Data under study:
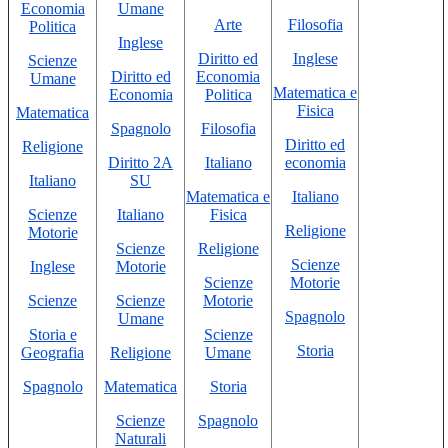
Economia
Umane
Arte
Filosofia
Politica
Inglese
Diritto ed
Inglese
Scienze
Diritto ed
Economia
Umane
Matematica e
Economia
Politica
Fisica
Matematica
Spagnolo
Filosofia
Diritto ed
Religione
Diritto 2A
Italiano
economia
Italiano
SU
Matematica e
Italiano
Scienze
Italiano
Fisica
Religione
Motorie
Scienze
Religione
Scienze
Inglese
Motorie
Scienze
Motorie
Scienze
Scienze
Motorie
Spagnolo
Umane
Storia e
Scienze
Storia
Geografia
Religione
Umane
Spagnolo
Matematica
Storia
Scienze
Spagnolo
Naturali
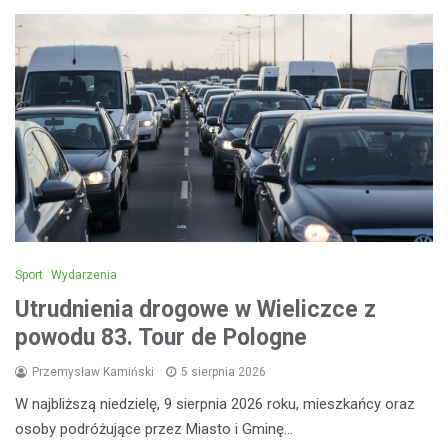
Sport
Wydarzenia
Utrudnienia drogowe w Wieliczce z
powodu 83. Tour de Pologne
Przemysław Kamiński
5 sierpnia 2026
W najbliższą niedzielę, 9 sierpnia 2026 roku, mieszkańcy oraz
osoby podróżujące przez Miasto i Gminę…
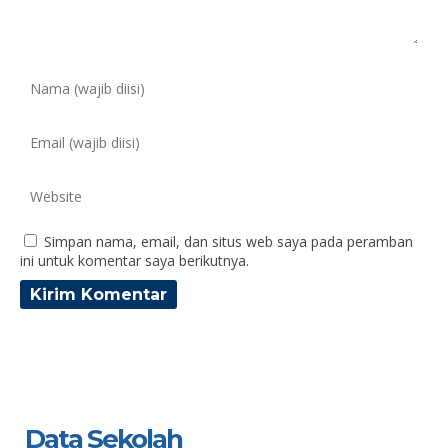
Simpan nama, email, dan situs web saya pada peramban
ini untuk komentar saya berikutnya.
Data Sekolah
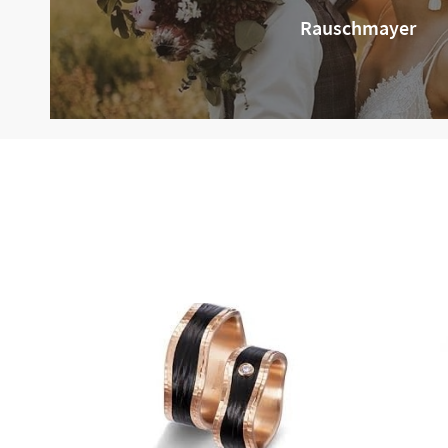
Rauschmayer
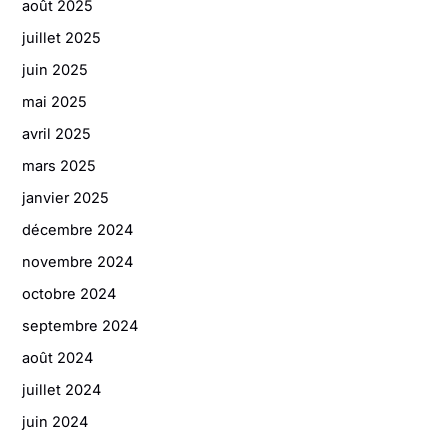
août 2025
juillet 2025
juin 2025
mai 2025
avril 2025
mars 2025
janvier 2025
décembre 2024
novembre 2024
octobre 2024
septembre 2024
août 2024
juillet 2024
juin 2024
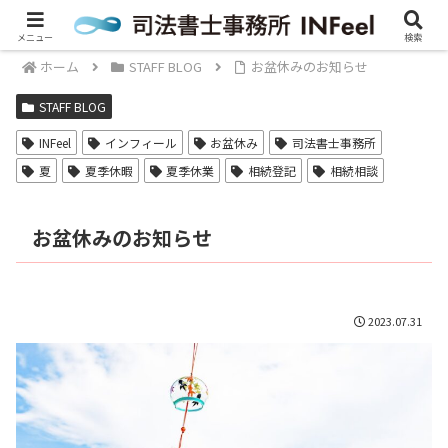
メニュー
検索
ホーム
STAFF BLOG
お盆休みのお知らせ
STAFF BLOG
INFeel
インフィール
お盆休み
司法書士事務所
夏
夏季休暇
夏季休業
相続登記
相続相談
お盆休みのお知らせ
2023.07.31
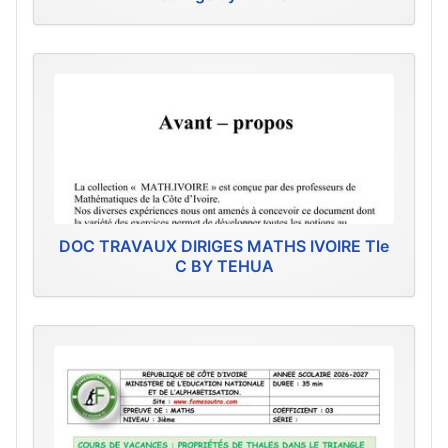
DOC TRAVAUX DIRIGES MATHS IVOIRE Tle
C BY TEHUA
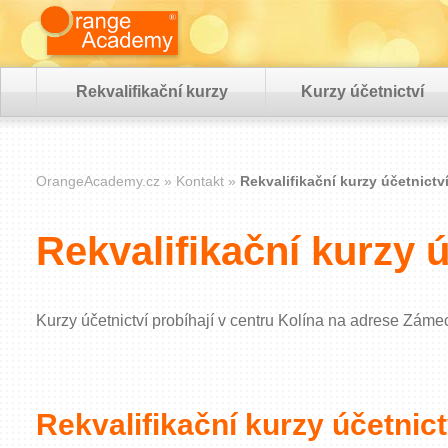
Rekvalifikační kurzy
Kurzy účetnictví
OrangeAcademy.cz
Kontakt
Rekvalifikační kurzy účetnictv
Rekvalifikační kurzy ú
Kurzy účetnictví probíhají v centru Kolína na adrese Z
Rekvalifikační kurzy účetnict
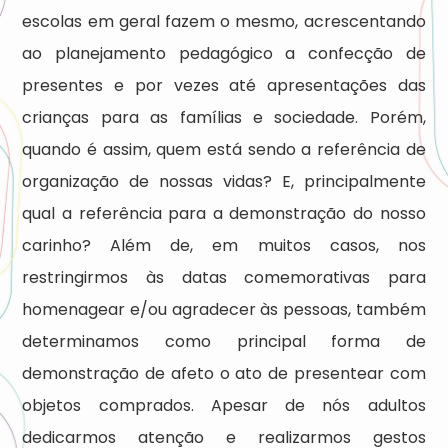
escolas em geral fazem o mesmo, acrescentando
ao planejamento pedagógico a confecção de
presentes e por vezes até apresentações das
crianças para as famílias e sociedade. Porém,
quando é assim, quem está sendo a referência de
organização de nossas vidas? E, principalmente
qual a referência para a demonstração do nosso
carinho? Além de, em muitos casos, nos
restringirmos às datas comemorativas para
homenagear e/ou agradecer às pessoas, também
determinamos como principal forma de
demonstração de afeto o ato de presentear com
objetos comprados. Apesar de nós adultos
dedicarmos atenção e realizarmos gestos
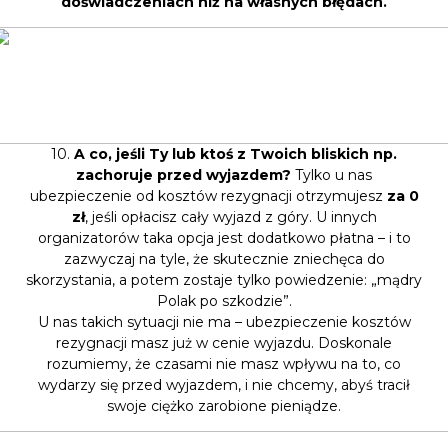
doświadczeniach niż na własnych błędach.
10.
A co, jeśli Ty lub ktoś z Twoich bliskich np.
zachoruje przed wyjazdem?
Tylko u nas
ubezpieczenie od kosztów rezygnacji otrzymujesz
za 0
zł
, jeśli opłacisz cały wyjazd z góry. U innych
organizatorów taka opcja jest dodatkowo płatna – i to
zazwyczaj na tyle, że skutecznie zniechęca do
skorzystania, a potem zostaje tylko powiedzenie: „mądry
Polak po szkodzie”.
U nas takich sytuacji nie ma – ubezpieczenie kosztów
rezygnacji masz już w cenie wyjazdu. Doskonale
rozumiemy, że czasami nie masz wpływu na to, co
wydarzy się przed wyjazdem, i nie chcemy, abyś tracił
swoje ciężko zarobione pieniądze.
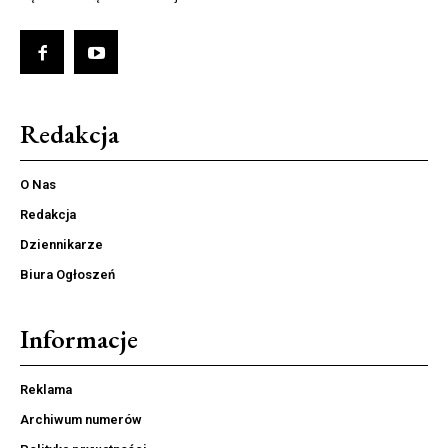
Redakcja
O Nas
Redakcja
Dziennikarze
Biura Ogłoszeń
Informacje
Reklama
Archiwum numerów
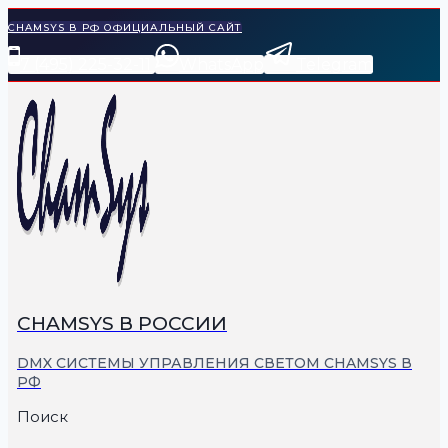
Перейти
CHAMSYS В РФ ОФИЦИАЛЬНЫЙ САЙТ
к
7 (495) 225-32-11
WhatsApp
Telegram
содержимому
СHAMSYS В РОССИИ
DMX СИСТЕМЫ УПРАВЛЕНИЯ СВЕТОМ CHAMSYS В
РФ
Поиск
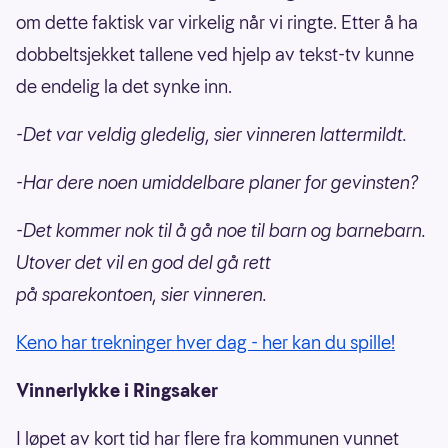
om dette faktisk var virkelig når vi ringte. Etter å ha
dobbeltsjekket tallene ved hjelp av tekst-tv kunne
de endelig la det synke inn.
-Det var veldig gledelig, sier vinneren lattermildt.
-Har dere noen umiddelbare planer for gevinsten?
-Det kommer nok til å gå noe til barn og barnebarn.
Utover det vil en god del gå rett
på sparekontoen, sier vinneren.
Keno har trekninger hver dag - her kan du spille
!
Vinnerlykke i Ringsaker
I løpet av kort tid har flere fra kommunen vunnet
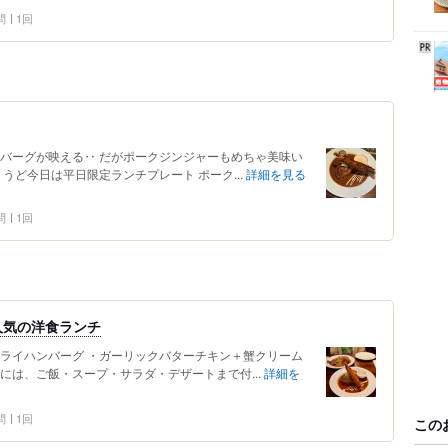
問
1回
ンバーグが映える‥ だがポークジンジャーもめちゃ美味い
うど今日は平日限定ランチプレート ポーク...
詳細を見る
問
1回
人気の洋食ランチ
フライハンバーグ ・ガーリックバターチキン＋蟹クリーム
には、ご飯・スープ・サラダ・デザートまで付...
詳細を
問
1回
この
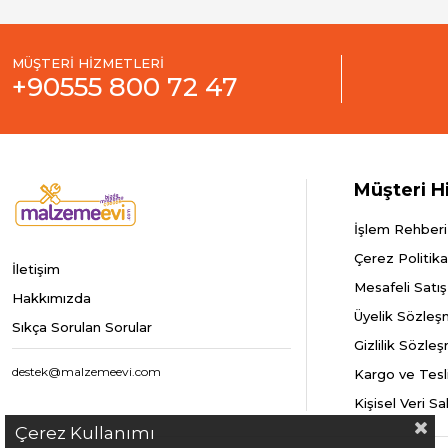
MÜŞTERİ HİZMETLERİ
+90555 800 72 47
Müşteri H
İşlem Rehberi
Çerez Politika
İletişim
Mesafeli Satı
Hakkımızda
Üyelik Sözleş
Sıkça Sorulan Sorular
Gizlilik Sözle
destek@malzemeevi.com
Kargo ve Tesl
Kişisel Veri S
Çerez Kullanımı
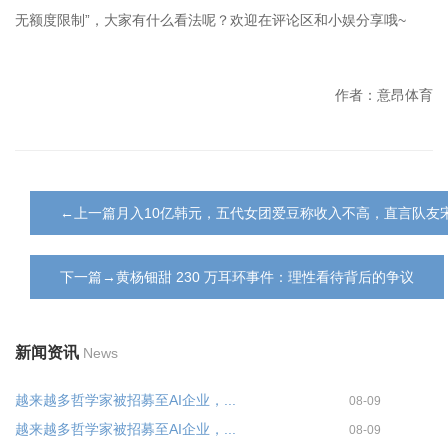
无额度限制”，大家有什么看法呢？欢迎在评论区和小娱分享哦~
作者：意昂体育
←上一篇月入10亿韩元，五代女团爱豆称收入不高，直言队友
下一篇→黄杨钿甜 230 万耳环事件：理性看待背后的争议
新闻资讯
News
越来越多哲学家被招募至AI企业，...
08-09
越来越多哲学家被招募至AI企业，...
08-09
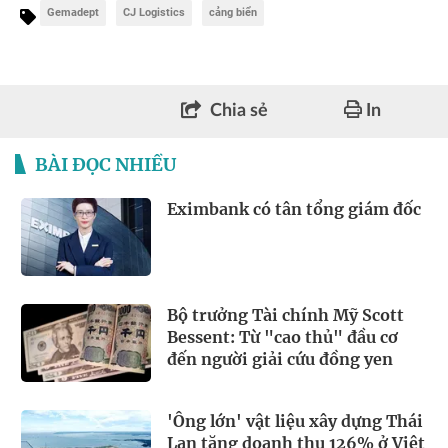
Gemadept
CJ Logistics
cảng biển
Chia sẻ
In
BÀI ĐỌC NHIỀU
Eximbank có tân tổng giám đốc
Bộ trưởng Tài chính Mỹ Scott
Bessent: Từ "cao thủ" đầu cơ
đến người giải cứu đồng yen
'Ông lớn' vật liệu xây dựng Thái
Lan tăng doanh thu 126% ở Việt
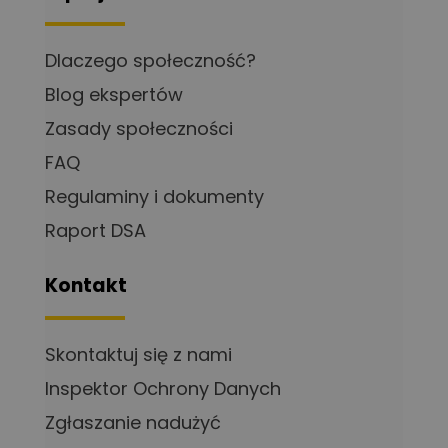
Dlaczego społeczność?
Blog ekspertów
Zasady społeczności
FAQ
Regulaminy i dokumenty
Raport DSA
Kontakt
Skontaktuj się z nami
Inspektor Ochrony Danych
Zgłaszanie nadużyć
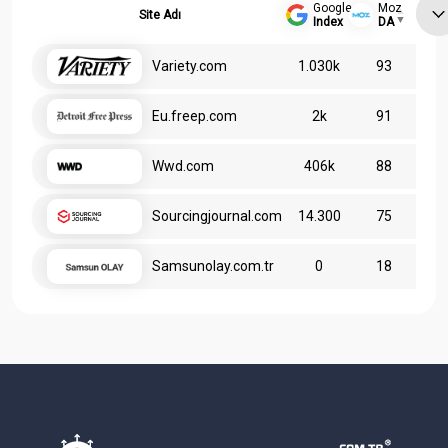
Google
Moz
Site Adı
Index
DA
Variety.com
1.030k
93
Eu.freep.com
2k
91
Wwd.com
406k
88
Sourcingjournal.com
14.300
75
Samsunolay.com.tr
0
18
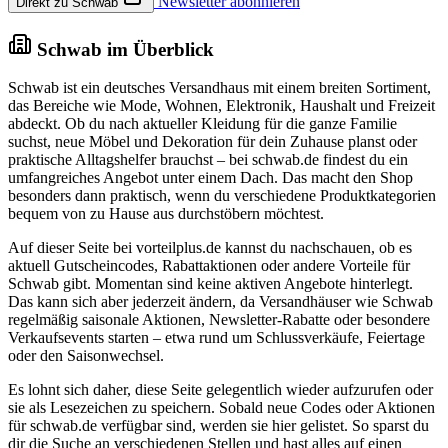
Newsletter abonnieren
Direkt zu Schwab
Schwab im Überblick
Schwab ist ein deutsches Versandhaus mit einem breiten Sortiment,
das Bereiche wie Mode, Wohnen, Elektronik, Haushalt und Freizeit
abdeckt. Ob du nach aktueller Kleidung für die ganze Familie
suchst, neue Möbel und Dekoration für dein Zuhause planst oder
praktische Alltagshelfer brauchst – bei schwab.de findest du ein
umfangreiches Angebot unter einem Dach. Das macht den Shop
besonders dann praktisch, wenn du verschiedene Produktkategorien
bequem von zu Hause aus durchstöbern möchtest.
Auf dieser Seite bei vorteilplus.de kannst du nachschauen, ob es
aktuell Gutscheincodes, Rabattaktionen oder andere Vorteile für
Schwab gibt. Momentan sind keine aktiven Angebote hinterlegt.
Das kann sich aber jederzeit ändern, da Versandhäuser wie Schwab
regelmäßig saisonale Aktionen, Newsletter-Rabatte oder besondere
Verkaufsevents starten – etwa rund um Schlussverkäufe, Feiertage
oder den Saisonwechsel.
Es lohnt sich daher, diese Seite gelegentlich wieder aufzurufen oder
sie als Lesezeichen zu speichern. Sobald neue Codes oder Aktionen
für schwab.de verfügbar sind, werden sie hier gelistet. So sparst du
dir die Suche an verschiedenen Stellen und hast alles auf einen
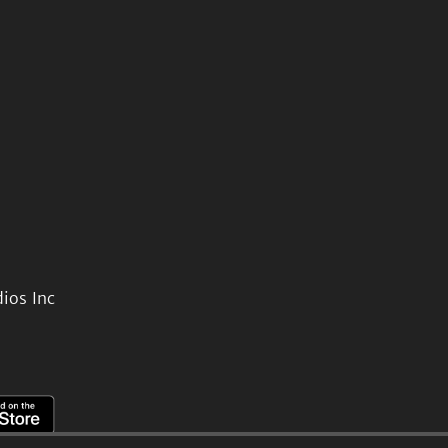
ios Inc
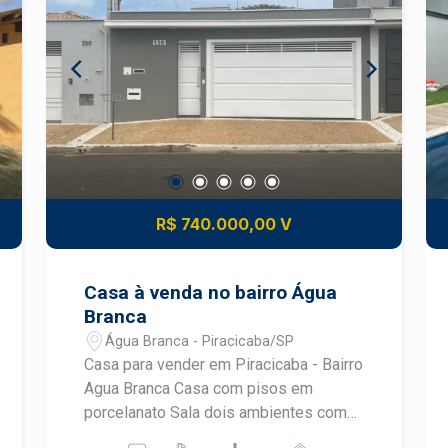
Preparação para energia fotovoltaica,
com conduítes e tubulação já passados
(sistema não instalado) Duas caixas d
´agua de 500 litros, garantindo maior
autonomia no abastecimento Um imóvel
funcional, com excelente base
construtiva, pronto para receber os
acabamentos e tecnologias conforme o
seu projeto. Aceita financiamento e
R$ 740.000,00 V
FGTS. Estuda parcelamento
Casa à venda no bairro Água
Branca
Água Branca - Piracicaba/SP
Casa para vender em Piracicaba - Bairro
Agua Branca Casa com pisos em
porcelanato Sala dois ambientes com
ar condicionado e área de luz 03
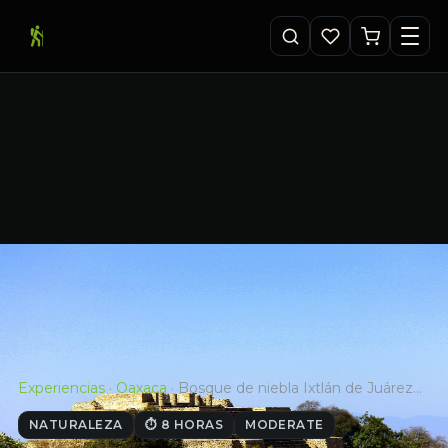
Experiencias
·
Oaxaca
·
Bosque de niebla Ixtlán de Juárez…
NATURALEZA
⏱ 8 HORAS
MODERATE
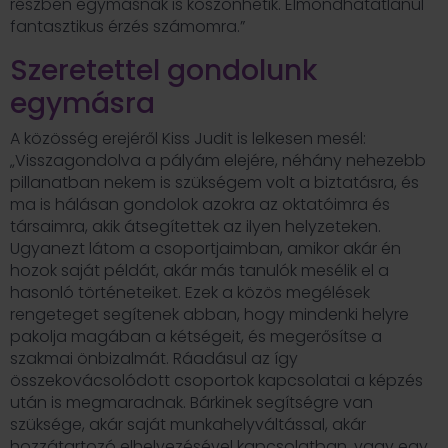
részben egymásnak is köszönhetik. Elmondhatatlanul
fantasztikus érzés számomra.”
Szeretettel gondolunk
egymásra
A közösség erejéről Kiss Judit is lelkesen mesél:
„Visszagondolva a pályám elejére, néhány nehezebb
pillanatban nekem is szükségem volt a biztatásra, és
ma is hálásan gondolok azokra az oktatóimra és
társaimra, akik átsegítettek az ilyen helyzeteken.
Ugyanezt látom a csoportjaimban, amikor akár én
hozok saját példát, akár más tanulók mesélik el a
hasonló történeteiket. Ezek a közös megélések
rengeteget segítenek abban, hogy mindenki helyre
pakolja magában a kétségeit, és megerősítse a
szakmai önbizalmát. Ráadásul az így
összekovácsolódott csoportok kapcsolatai a képzés
után is megmaradnak. Bárkinek segítségre van
szüksége, akár saját munkahelyváltással, akár
hozzátartozó elhelyezésével kapcsolatban, vagy egy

Problem details:
Return all lines of the material above in which "Seite" occurs.

Task solution:
Auf dieser Seite bei vorteilplus.de kannst du nachschauen, ob es
Es lohnt sich daher, diese Seite gelegentlich wieder aufzurufen oder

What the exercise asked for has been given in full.